START INPUT MATERIAL

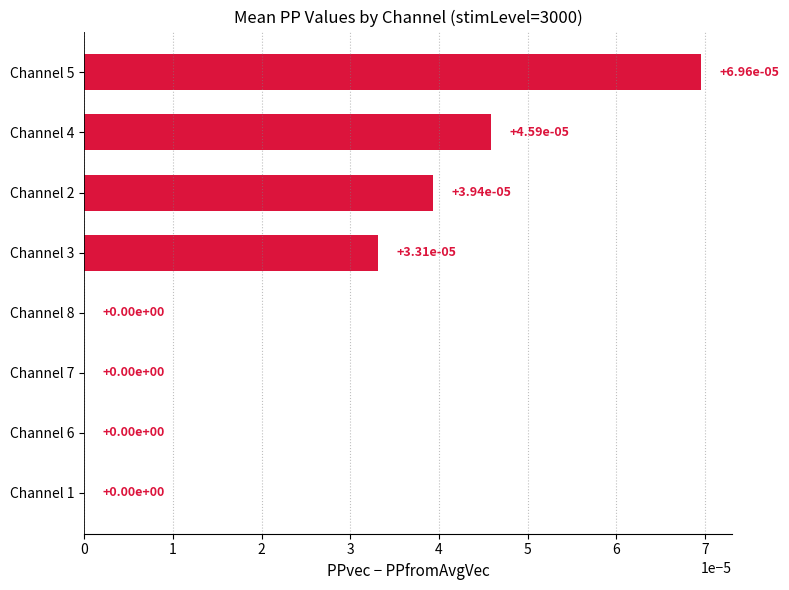

Is it true that the value at Channel 1 is 0.0?

True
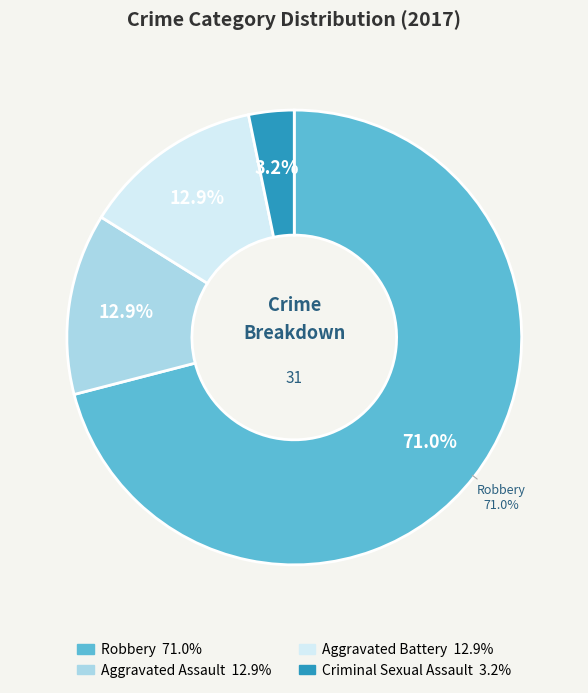

Approximately how many times larger is the value at Criminal Sexual Assault compared to Aggravated Assault?

0.2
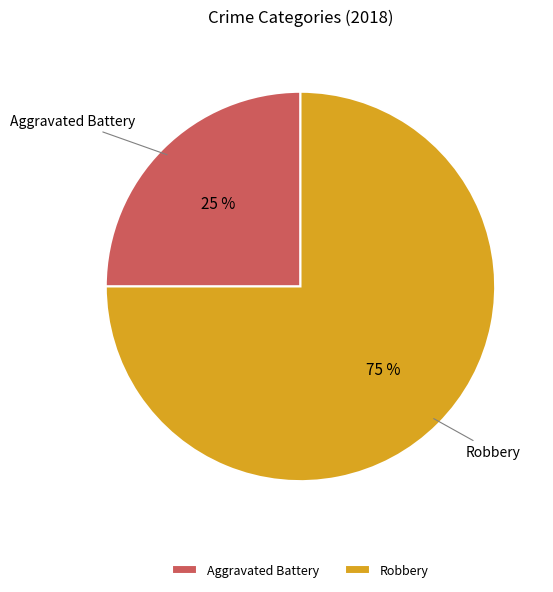

Combined, do Robbery and Aggravated Battery account for over 50%?

Yes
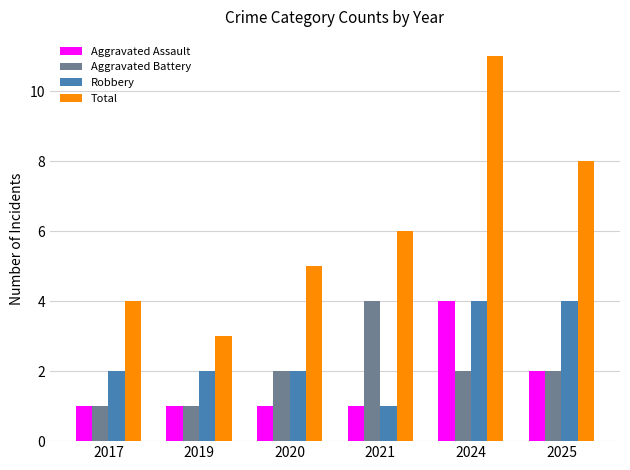

Which series has the widest spread of values?

Total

END INPUT MATERIAL

YOUR ASSIGNMENT :: Could you repeat every one of the records above word for word, leaving out the pictures?

OUTPUT BELOW ::
Is it true that the value at Channel 1 is 0.0?

True

Approximately how many times larger is the value at Criminal Sexual Assault compared to Aggravated Assault?

0.2

Combined, do Robbery and Aggravated Battery account for over 50%?

Yes

Which series has the widest spread of values?

Total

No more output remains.